■ TO DO
Filtering the records below, copy only those lines that include the word "down".

Collected data entries
▶

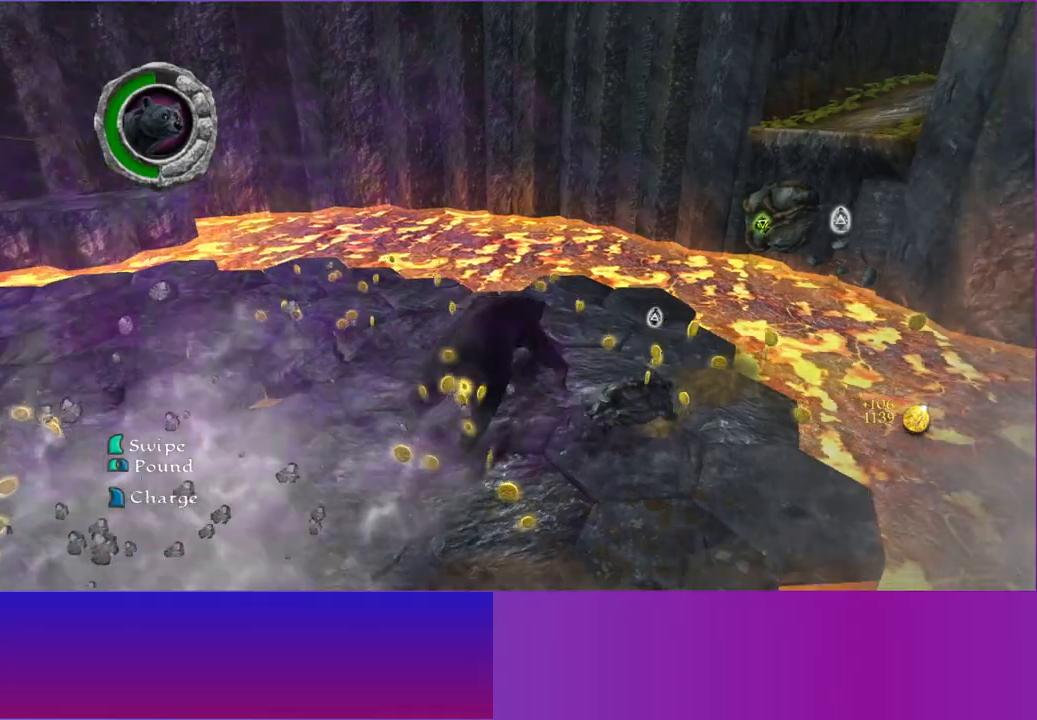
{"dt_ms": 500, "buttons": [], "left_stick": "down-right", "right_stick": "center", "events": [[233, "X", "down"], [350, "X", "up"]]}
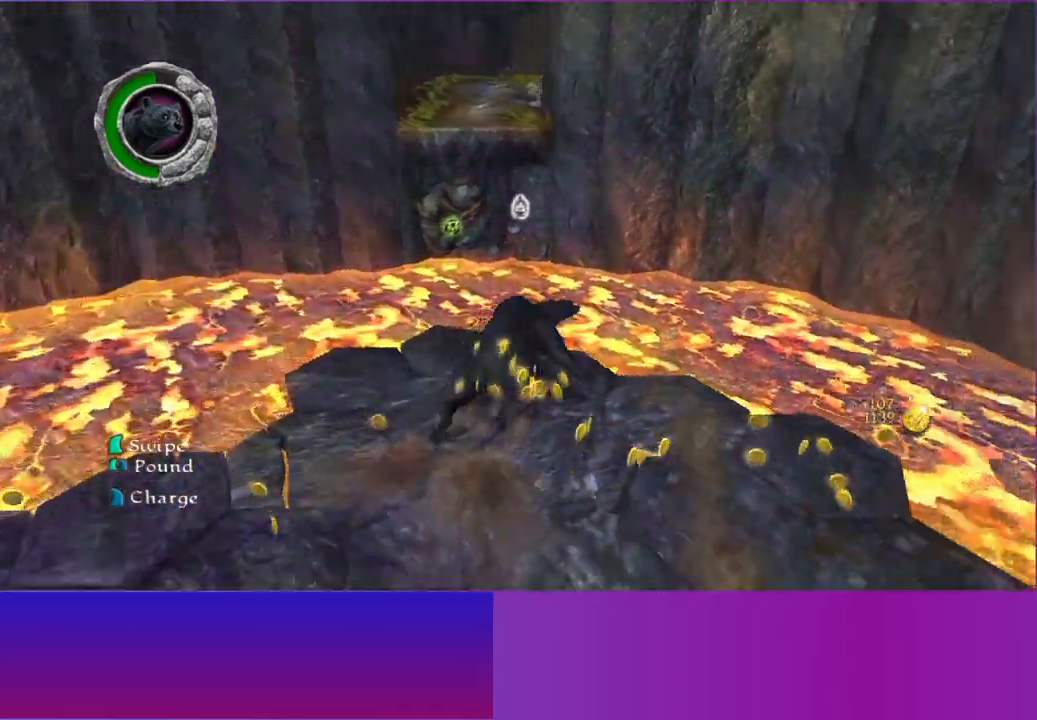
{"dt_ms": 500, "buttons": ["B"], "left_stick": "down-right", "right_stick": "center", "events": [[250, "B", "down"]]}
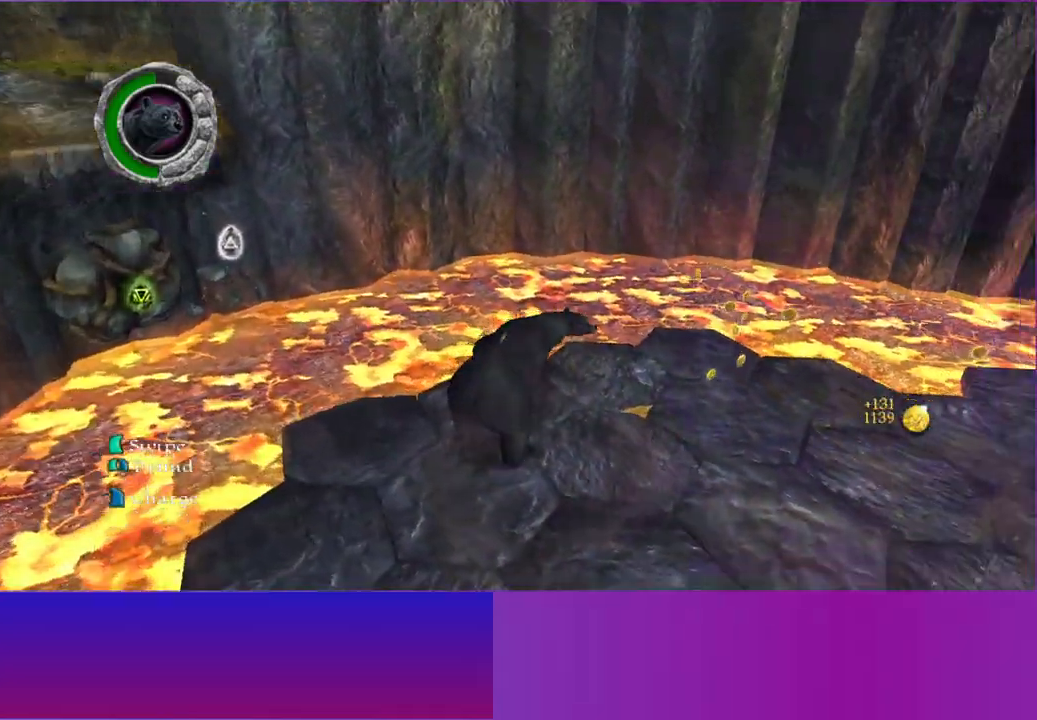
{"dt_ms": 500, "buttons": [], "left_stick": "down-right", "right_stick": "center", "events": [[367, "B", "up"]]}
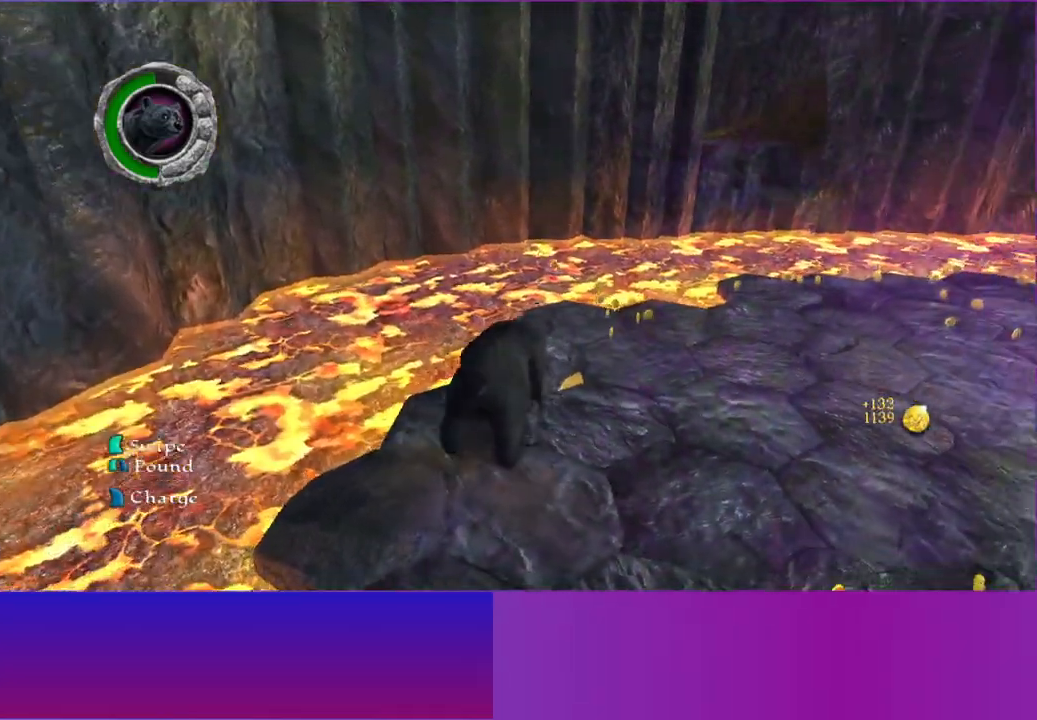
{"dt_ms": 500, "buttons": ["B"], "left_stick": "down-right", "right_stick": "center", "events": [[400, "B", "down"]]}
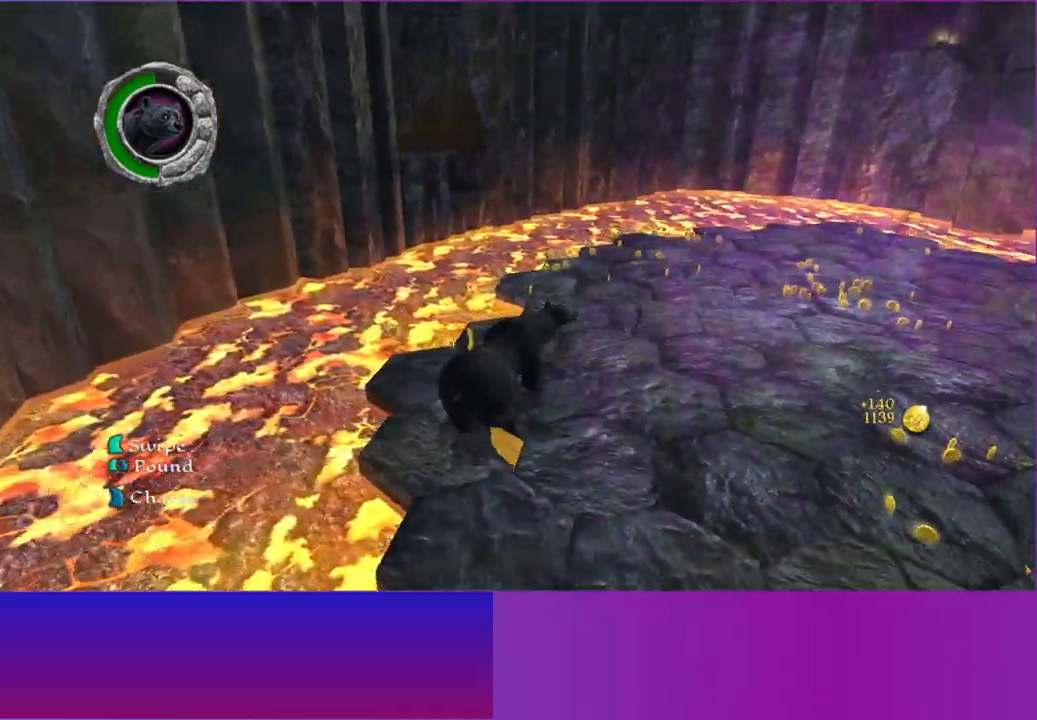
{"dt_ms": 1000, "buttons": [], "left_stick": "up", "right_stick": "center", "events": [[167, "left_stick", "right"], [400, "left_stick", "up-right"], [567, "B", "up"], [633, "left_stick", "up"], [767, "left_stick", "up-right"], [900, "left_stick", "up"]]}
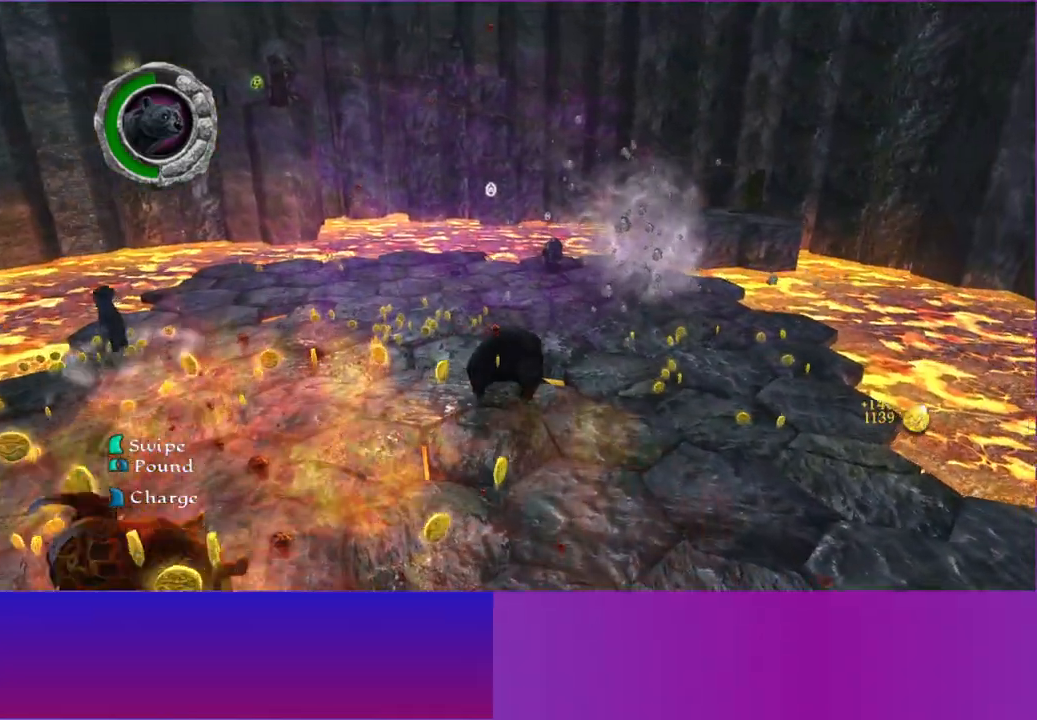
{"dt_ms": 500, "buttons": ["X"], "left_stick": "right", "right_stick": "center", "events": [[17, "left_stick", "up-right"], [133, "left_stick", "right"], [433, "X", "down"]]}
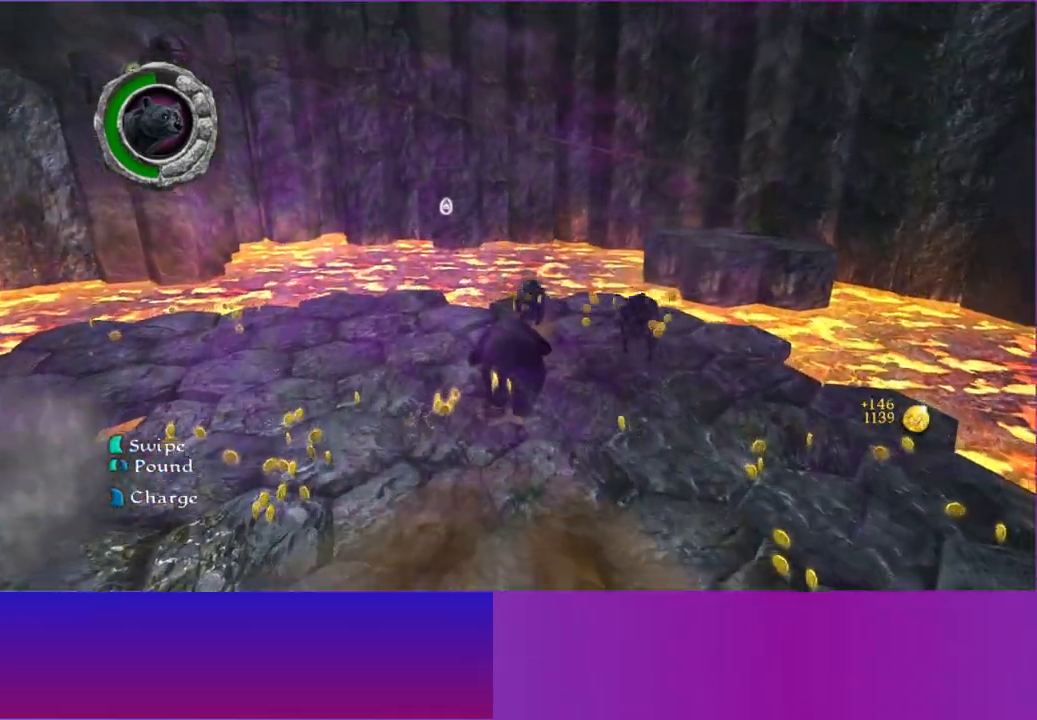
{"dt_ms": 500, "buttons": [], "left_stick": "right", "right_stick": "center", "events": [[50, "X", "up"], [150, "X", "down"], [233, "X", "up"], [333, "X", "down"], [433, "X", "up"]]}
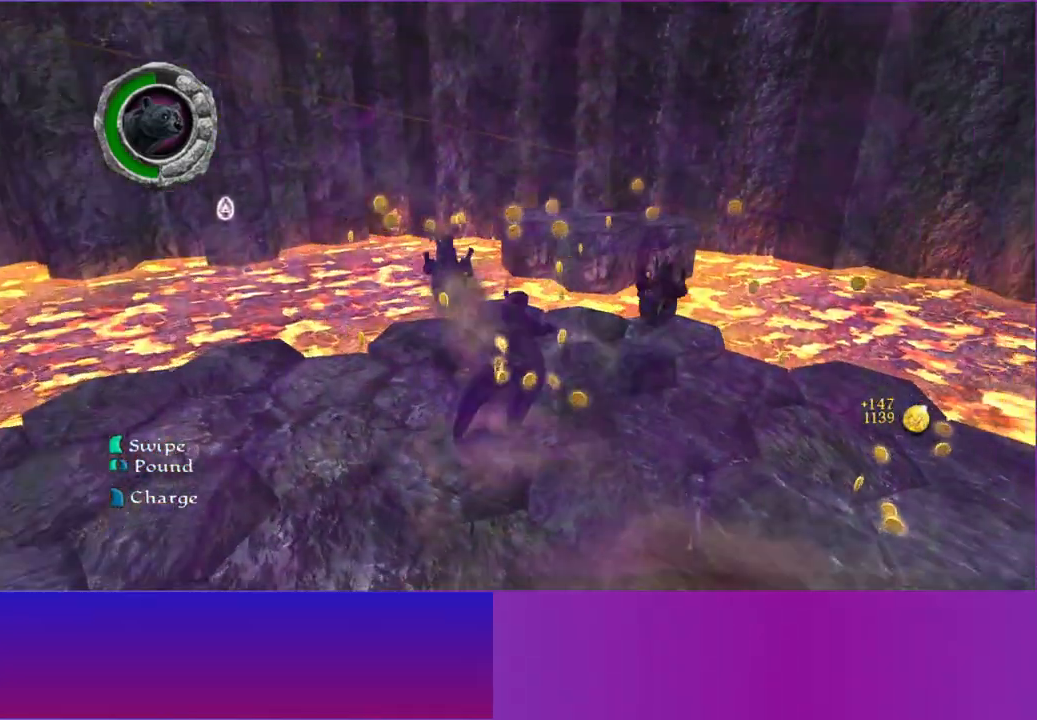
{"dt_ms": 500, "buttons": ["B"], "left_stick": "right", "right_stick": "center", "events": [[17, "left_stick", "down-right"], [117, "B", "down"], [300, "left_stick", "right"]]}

◀

■ TASK ANSWER
{"dt_ms": 500, "buttons": [], "left_stick": "down-right", "right_stick": "center", "events": [[233, "X", "down"], [350, "X", "up"]]}
{"dt_ms": 500, "buttons": ["B"], "left_stick": "down-right", "right_stick": "center", "events": [[250, "B", "down"]]}
{"dt_ms": 500, "buttons": [], "left_stick": "down-right", "right_stick": "center", "events": [[367, "B", "up"]]}
{"dt_ms": 500, "buttons": ["B"], "left_stick": "down-right", "right_stick": "center", "events": [[400, "B", "down"]]}
{"dt_ms": 500, "buttons": ["X"], "left_stick": "right", "right_stick": "center", "events": [[17, "left_stick", "up-right"], [133, "left_stick", "right"], [433, "X", "down"]]}
{"dt_ms": 500, "buttons": [], "left_stick": "right", "right_stick": "center", "events": [[50, "X", "up"], [150, "X", "down"], [233, "X", "up"], [333, "X", "down"], [433, "X", "up"]]}
{"dt_ms": 500, "buttons": ["B"], "left_stick": "right", "right_stick": "center", "events": [[17, "left_stick", "down-right"], [117, "B", "down"], [300, "left_stick", "right"]]}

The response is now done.